What is needed =
Retype every line of the data, keeping each word exactly.

Listed entries =
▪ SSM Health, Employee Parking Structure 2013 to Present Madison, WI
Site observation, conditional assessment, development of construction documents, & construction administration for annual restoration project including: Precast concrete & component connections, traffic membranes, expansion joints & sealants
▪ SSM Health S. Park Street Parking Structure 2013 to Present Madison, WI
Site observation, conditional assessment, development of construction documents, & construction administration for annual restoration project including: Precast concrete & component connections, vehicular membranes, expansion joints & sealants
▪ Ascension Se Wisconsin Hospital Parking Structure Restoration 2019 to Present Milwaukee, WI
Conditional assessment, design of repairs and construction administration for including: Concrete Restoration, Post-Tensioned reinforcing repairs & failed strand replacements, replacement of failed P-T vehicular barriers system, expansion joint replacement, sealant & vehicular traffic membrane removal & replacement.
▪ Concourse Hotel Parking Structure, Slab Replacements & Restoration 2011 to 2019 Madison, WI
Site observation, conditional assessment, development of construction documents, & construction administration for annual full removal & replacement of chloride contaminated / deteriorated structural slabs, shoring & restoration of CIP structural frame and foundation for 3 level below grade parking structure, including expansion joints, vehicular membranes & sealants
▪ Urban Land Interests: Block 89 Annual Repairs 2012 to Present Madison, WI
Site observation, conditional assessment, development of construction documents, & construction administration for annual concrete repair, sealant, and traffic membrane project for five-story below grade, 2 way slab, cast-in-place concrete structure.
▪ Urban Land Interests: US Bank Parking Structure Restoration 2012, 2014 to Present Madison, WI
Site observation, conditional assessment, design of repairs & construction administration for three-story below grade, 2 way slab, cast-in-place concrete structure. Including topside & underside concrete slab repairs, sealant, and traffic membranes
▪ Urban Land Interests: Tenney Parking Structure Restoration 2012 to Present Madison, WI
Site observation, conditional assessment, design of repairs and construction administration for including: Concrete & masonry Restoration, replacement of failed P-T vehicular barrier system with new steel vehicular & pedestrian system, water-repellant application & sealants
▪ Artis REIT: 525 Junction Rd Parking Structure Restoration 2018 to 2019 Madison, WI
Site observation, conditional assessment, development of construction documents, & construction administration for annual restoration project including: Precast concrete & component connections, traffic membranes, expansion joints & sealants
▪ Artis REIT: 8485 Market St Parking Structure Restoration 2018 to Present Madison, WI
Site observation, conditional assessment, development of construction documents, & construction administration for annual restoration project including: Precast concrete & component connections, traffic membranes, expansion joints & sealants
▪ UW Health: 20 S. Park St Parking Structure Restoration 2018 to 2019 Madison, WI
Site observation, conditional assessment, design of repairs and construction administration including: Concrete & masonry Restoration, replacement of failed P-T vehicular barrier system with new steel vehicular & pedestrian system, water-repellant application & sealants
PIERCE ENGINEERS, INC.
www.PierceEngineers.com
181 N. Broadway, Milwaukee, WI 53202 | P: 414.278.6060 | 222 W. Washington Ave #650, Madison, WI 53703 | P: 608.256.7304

Answer to this task =
▪ SSM Health, Employee Parking Structure 2013 to Present Madison, WI
Site observation, conditional assessment, development of construction documents, & construction administration for annual restoration project including: Precast concrete & component connections, traffic membranes, expansion joints & sealants
▪ SSM Health S. Park Street Parking Structure 2013 to Present Madison, WI
Site observation, conditional assessment, development of construction documents, & construction administration for annual restoration project including: Precast concrete & component connections, vehicular membranes, expansion joints & sealants
▪ Ascension Se Wisconsin Hospital Parking Structure Restoration 2019 to Present Milwaukee, WI
Conditional assessment, design of repairs and construction administration for including: Concrete Restoration, Post-Tensioned reinforcing repairs & failed strand replacements, replacement of failed P-T vehicular barriers system, expansion joint replacement, sealant & vehicular traffic membrane removal & replacement.
▪ Concourse Hotel Parking Structure, Slab Replacements & Restoration 2011 to 2019 Madison, WI
Site observation, conditional assessment, development of construction documents, & construction administration for annual full removal & replacement of chloride contaminated / deteriorated structural slabs, shoring & restoration of CIP structural frame and foundation for 3 level below grade parking structure, including expansion joints, vehicular membranes & sealants
▪ Urban Land Interests: Block 89 Annual Repairs 2012 to Present Madison, WI
Site observation, conditional assessment, development of construction documents, & construction administration for annual concrete repair, sealant, and traffic membrane project for five-story below grade, 2 way slab, cast-in-place concrete structure.
▪ Urban Land Interests: US Bank Parking Structure Restoration 2012, 2014 to Present Madison, WI
Site observation, conditional assessment, design of repairs & construction administration for three-story below grade, 2 way slab, cast-in-place concrete structure. Including topside & underside concrete slab repairs, sealant, and traffic membranes
▪ Urban Land Interests: Tenney Parking Structure Restoration 2012 to Present Madison, WI
Site observation, conditional assessment, design of repairs and construction administration for including: Concrete & masonry Restoration, replacement of failed P-T vehicular barrier system with new steel vehicular & pedestrian system, water-repellant application & sealants
▪ Artis REIT: 525 Junction Rd Parking Structure Restoration 2018 to 2019 Madison, WI
Site observation, conditional assessment, development of construction documents, & construction administration for annual restoration project including: Precast concrete & component connections, traffic membranes, expansion joints & sealants
▪ Artis REIT: 8485 Market St Parking Structure Restoration 2018 to Present Madison, WI
Site observation, conditional assessment, development of construction documents, & construction administration for annual restoration project including: Precast concrete & component connections, traffic membranes, expansion joints & sealants
▪ UW Health: 20 S. Park St Parking Structure Restoration 2018 to 2019 Madison, WI
Site observation, conditional assessment, design of repairs and construction administration including: Concrete & masonry Restoration, replacement of failed P-T vehicular barrier system with new steel vehicular & pedestrian system, water-repellant application & sealants
PIERCE ENGINEERS, INC.
www.PierceEngineers.com
181 N. Broadway, Milwaukee, WI 53202 | P: 414.278.6060 | 222 W. Washington Ave #650, Madison, WI 53703 | P: 608.256.7304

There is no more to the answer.